The Original Medicare Plan is a fee-for-service plan managed by the federal government. Most people on the Original Medicare Plan have a combination of what is referred to as Part A and Part B benefits. Additionally, recipients of Original Medicare have the option of adding what’s called a Medicare Prescription Drug Plan (or Medicare Part D plan) and purchasing a Medigap or supplemental policy. Medicare Advantage plans are an HMO (Health Maintenance Organization) or PPO (Preferred Provider Organization) that can provide Parts A, B and D coverage. Let’s discuss the most common plans:
- Medicare Part A: Medicare Part A covers inpatient hospital care. Medicare Part A is offered to those who paid Medicare taxes while working. For most, it is not necessary to pay a monthly premium for the coverage. Others who have not paid Medicare taxes can buy Part A coverage. Medicare Part A is available for medically necessary blood, home health services, hospice care, hospital stays and skilled nursing facility care when recipients meet certain conditions.
- Medicare Part B: Medicare Part B is optional and requires that people who enroll pay a monthly premium. Additionally, co-payments and deductibles may apply to these services. Medicare Part B covers services that Medicare Part A does not, such as outpatient care, doctors’ services and other medical services. Medicare Part B covers services that are medically necessary and some preventive services.

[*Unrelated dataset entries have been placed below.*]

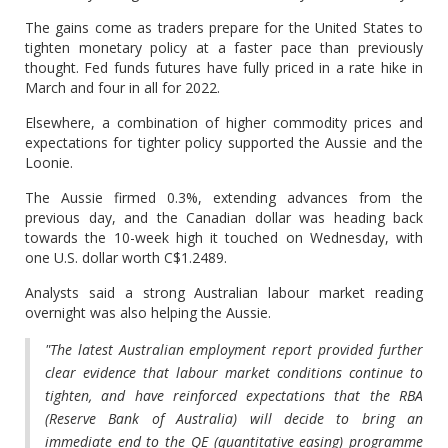
The gains come as traders prepare for the United States to
tighten monetary policy at a faster pace than previously
thought. Fed funds futures have fully priced in a rate hike in
March and four in all for 2022.
Elsewhere, a combination of higher commodity prices and
expectations for tighter policy supported the Aussie and the
Loonie.
The Aussie firmed 0.3%, extending advances from the
previous day, and the Canadian dollar was heading back
towards the 10-week high it touched on Wednesday, with
one U.S. dollar worth C$1.2489.
Analysts said a strong Australian labour market reading
overnight was also helping the Aussie.
"The latest Australian employment report provided further
clear evidence that labour market conditions continue to
tighten, and have reinforced expectations that the RBA
(Reserve Bank of Australia) will decide to bring an
immediate end to the QE (quantitative easing) programme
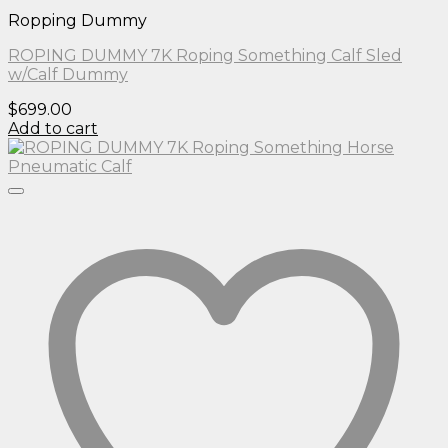
Ropping Dummy
ROPING DUMMY 7K Roping Something Calf Sled
w/Calf Dummy
$
699.00
Add to cart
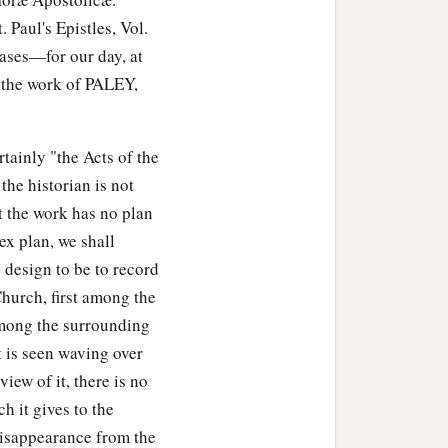
Paul's Epistles, Vol.
cases—for our day, at
e the work of PALEY,
tainly "the Acts of the
 the historian is not
 the work has no plan
ex plan, we shall
e design to be to record
Church, first among the
among the surrounding
it is seen waving over
iew of it, there is no
h it gives to the
e disappearance from the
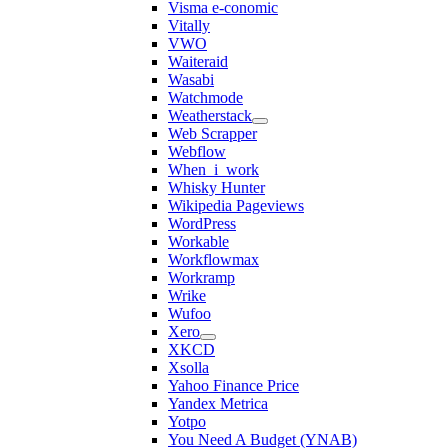
Visma e-conomic
Vitally
VWO
Waiteraid
Wasabi
Watchmode
Weatherstack
Web Scrapper
Webflow
When_i_work
Whisky Hunter
Wikipedia Pageviews
WordPress
Workable
Workflowmax
Workramp
Wrike
Wufoo
Xero
XKCD
Xsolla
Yahoo Finance Price
Yandex Metrica
Yotpo
You Need A Budget (YNAB)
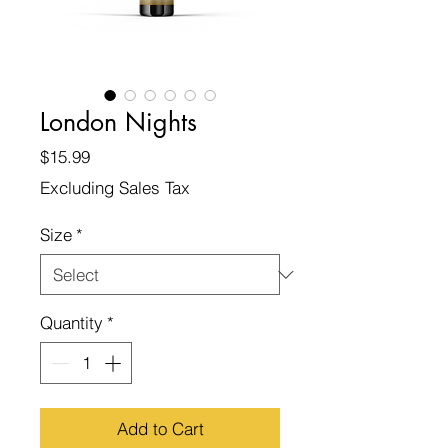
London Nights
Price
$15.99
Excluding Sales Tax
Size
*
Quantity
*
Add to Cart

- Part C – Medicare Advantage Plans: Medicare Advantage Plans are offered by private companies and approved by Medicare. Members of Part C plans are still on Medicare. Medicare Advantage Plans provide the same coverage as Part A and Part B. Many also provide extra benefits and Part D prescription drug coverage. Types of the Medicare Advantage Plan include: Preferred Provider Organization (PPO) Plans, Health Maintenance Organizations (HMO) Plans, Private Fee for Service Plans (PFFS), Special Needs Plans and Medicare Medical Savings Account (MSA) Plans. Members of Medicare Advantage Plans do not need Medigap or supplemental insurance and in most cases cannot be enrolled in Medicare Part D.

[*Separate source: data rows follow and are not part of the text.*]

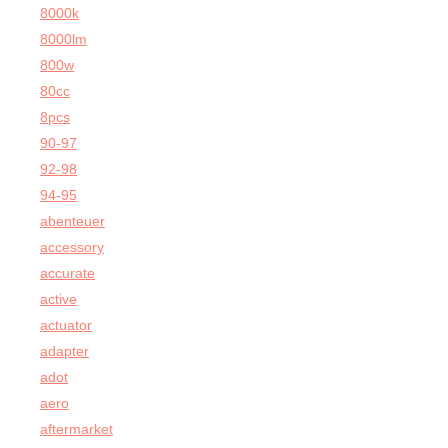
8000k
8000lm
800w
80cc
8pcs
90-97
92-98
94-95
abenteuer
accessory
accurate
active
actuator
adapter
adot
aero
aftermarket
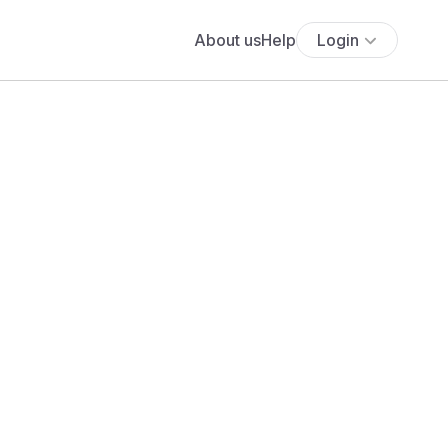
About us
Help
Login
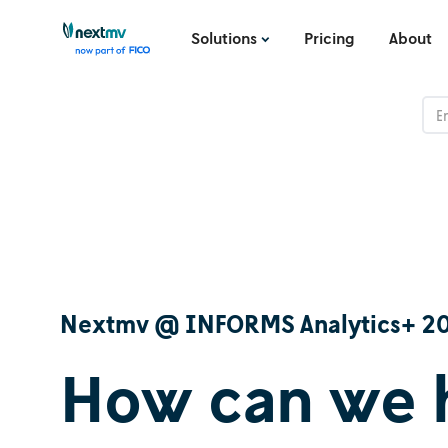
Solutions
Pricing
About
Nextmv @ INFORMS Analytics+ 2
How can we 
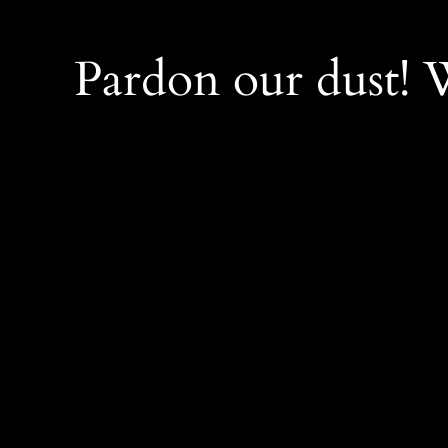
Pardon our dust!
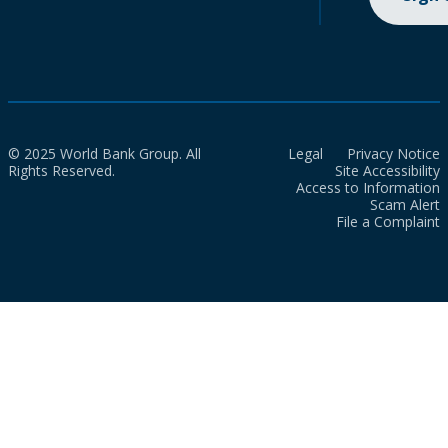
© 2025 World Bank Group. All
Legal
Privacy Notice
Rights Reserved.
Site Accessibility
Access to Information
Scam Alert
File a Complaint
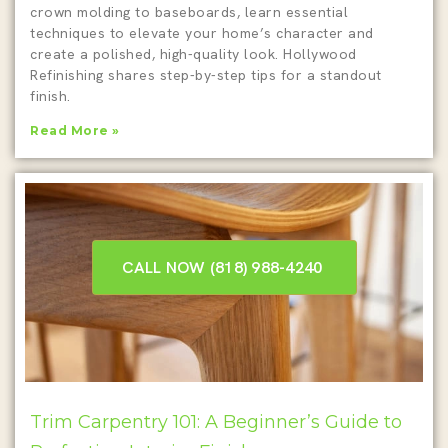
crown molding to baseboards, learn essential
techniques to elevate your home’s character and
create a polished, high-quality look. Hollywood
Refinishing shares step-by-step tips for a standout
finish.
Read More »
CALL NOW (818) 988-4240 ‎
Trim Carpentry 101: A Beginner’s Guide to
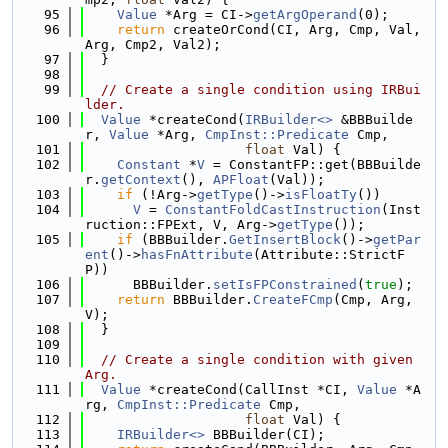
   95
Value
 *Arg = CI->
getArgOperand
(0);
   96
return
 createOrCond(CI, Arg, Cmp, Val, 
Arg, Cmp2, Val2);
   97
  }
   98
   99
// Create a single condition using IRBui
lder.
  100
Value
 *createCond(
IRBuilder<>
 &BBBuilde
r, 
Value
 *Arg, 
CmpInst::Predicate
 Cmp,
  101
float
 Val) {
  102
Constant
 *
V
 = ConstantFP::get(BBBuilde
r.
getContext
(), 
APFloat
(Val));
  103
if
 (!Arg->
getType
()->
isFloatTy
())
  104
V
 = 
ConstantFoldCastInstruction
(Inst
ruction::FPExt, V, Arg->
getType
());
  105
if
 (BBBuilder.
GetInsertBlock
()->
getPar
ent
()->
hasFnAttribute
(Attribute::StrictF
P))
  106
      BBBuilder.
setIsFPConstrained
(
true
);
  107
return
 BBBuilder.
CreateFCmp
(Cmp, Arg, 
V);
  108
  }
  109
  110
// Create a single condition with given 
Arg.
  111
Value
 *createCond(CallInst *CI, 
Value
 *A
rg, 
CmpInst::Predicate
 Cmp,
  112
float
 Val) {
  113
IRBuilder<>
 BBBuilder(CI);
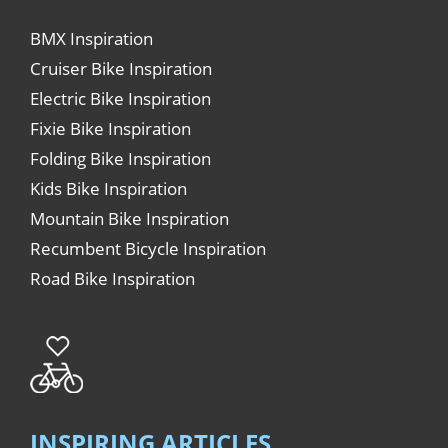
BMX Inspiration
Cruiser Bike Inspiration
Electric Bike Inspiration
Fixie Bike Inspiration
Folding Bike Inspiration
Kids Bike Inspiration
Mountain Bike Inspiration
Recumbent Bicycle Inspiration
Road Bike Inspiration
INSPIRING ARTICLES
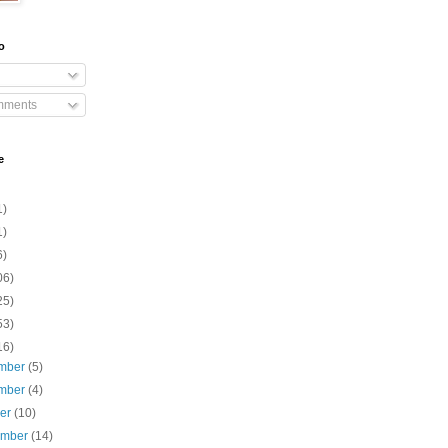
o
mments
e
1)
1)
6)
06)
25)
53)
16)
mber
(5)
mber
(4)
ber
(10)
ember
(14)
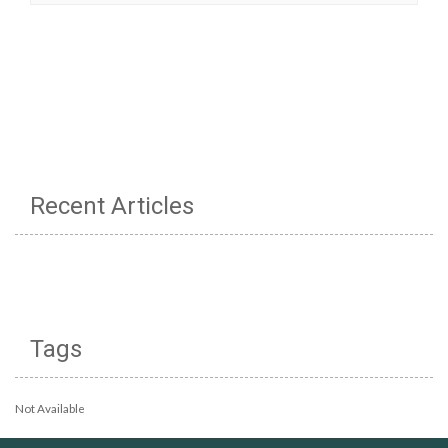
Recent Articles
Tags
Not Available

- Part D – Prescription Drug Coverage: Medicare Part D offers prescription drug plans from private companies that are approved by Medicare. Prescription Drug Coverage is optional and members who wish to receive the benefits must pay a monthly premium. Prescription Drug Coverage is available through Medicare Part D or through private insurers offering Medicare Advantage Plans. Different plans have different options based on cost, drug coverage and convenience.
- Medigap Policy or Medicare Supplemental Insurance: A Medigap policy, or Medicare Supplemental Insurance, is health insurance sold by private companies to fill in the gaps of the Original Medicare Plan. Medigap policies only apply to individuals receiving benefits from Original Medicare Plans (Parts A and B). These individuals pay the private insurance company a monthly premium for their Medigap policy in addition to the monthly Part B premium that they pay to Medicare. Twelve plans, subject to federal and state laws, are available.